Após uma onda de protestos em 2014 que deixou 43 mortos, a crise se acelerou em 2015 com a escassez de alimentos e remédios e a vitória esmagadora da oposição nas parlamentares, que acabou com a hegemonia chavista.
Essa virada desatou um confronto de poderes no qual o Legislativo ficou de mãos atadas pelo Poder Judiciário -acusado de servir ao governo- com sentenças que desencadearam as manifestações atuais.
A aprovação de Maduro chega a somente 20,8%, segundo a empresa Datanálisis, distante dos 71,5% alcançados por Chávez em 2006, no ponto alto de uma popularidade baseada na distribuição da renda do petróleo, bonança manchada pela corrupção.
- Salva-vidas -
Maduro culpa a oposição de se unir aos Estados Unidos para asfixiar o país com violência e uma "guerra econômica", e, assim, derrubá-lo.
Com essa tese e a promessa de paz e de estabilidade econômica, justifica a Constituinte.
Essa Assembleia será eleita no domingo sem candidatos da oposição, que a considera uma "fraude" e exige eleições gerais.
A iniciativa é rechaçada por 70% dos venezuelanos, segundo a Datanálisis.
Seria o "seu salva-vidas para evitar uma eleição que perderia e para governar sem os limites que envolvem ter instituições autônomas" como o Parlamento ou o Ministério Público, disse o analista Beningno Alarcón.
As presidenciais devem ser realizadas em 2018, mas a oposição teme que a Constituinte, ao ser um "suprapoder", mude as regras.
"Isso foi montado para se manter no poder. O chavismo é um fenômeno sectário que não admite competição", assinalou o cientista político Luis Salamanca.
Apesar do retrocesso, este especialista considera que o governo ainda tem "importantes parcelas".
Maduro conta com o apoio dos militares, sua principal sustentação e a quem deu grande poder político e econômico. Sua influência se estende à Justiça e ao Poder Eleitoral, fundamental nesta conjuntura, afirma a oposição.
- Carta de negociação -
O presidente socialista também pretenderia melhorar a sua prejudicada capacidade de negociação, quando for instalada a Constituinte na próxima quarta-feira.

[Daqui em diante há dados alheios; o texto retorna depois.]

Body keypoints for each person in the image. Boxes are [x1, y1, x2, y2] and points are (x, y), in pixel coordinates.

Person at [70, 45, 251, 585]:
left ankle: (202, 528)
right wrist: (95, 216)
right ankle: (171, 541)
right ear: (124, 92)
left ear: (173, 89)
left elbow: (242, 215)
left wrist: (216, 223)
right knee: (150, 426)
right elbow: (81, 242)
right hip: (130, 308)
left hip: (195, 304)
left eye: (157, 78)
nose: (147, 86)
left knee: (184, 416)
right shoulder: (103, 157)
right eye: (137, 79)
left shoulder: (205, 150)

"Não descarto que o governo queira aproveitar este projeto autocrático tão extremo para negociar melhores termos de saída à crise", comentou Michael Shifter, presidente do Diálogo Interamericano, com sede em Washington.
Governo e oposição realizaram no fim de 2016 um diálogo frustrado promovido pelo Vaticano.
Maduro se diz disposto a dialogar, mas seus oponentes afirmam que qualquer negociação deve ter as eleições antecipadas como ponto de partida.
"A Constituinte é uma carta de força política. Após a sua instalação, pode ser que o governo comece a negociar", indicou a psicóloga social Colette Capriles.
- Futuro incerto -
A dissidência chavista, que cresceu com a convocação à Constituinte, assegura que é um projeto ilegal e uma traição ao fundador da "revolução bolivariana", que promulgou a atual Carta Magna.
"É a segunda morte de Chávez", assinalou o ex-ministro Héctor Navarro, que reprova Maduro não ter consultado em referendo o chamado à Constituinte.
Benigno Alarcón aponta para "grandes conflitos internos", que poderiam fissurar mais o governo.
Entretanto, "será muito difícil sepultar o chavismo, por isso esclarecemos", sustenta Ana Elisa Osorio, outra ex-ministra de Chávez.
A extrema verticalidade é vista como uma ameaça a mais pelo deputado Germán Ferrer, marido da procuradora-geral Luisa Ortega, ambos dissidentes. O partido de situação, declara, é hoje "uma estrutura militar onde as linhas políticas são ordens".
Shifter assegura que a "revolução bolivariana acabou", pois sempre dependeu dos altos preços do petróleo sem desenvolver uma estrutura produtiva que a sustentasse em longo prazo.
"A Constituinte é a expressão política radical de um fracasso econômico total", afirma.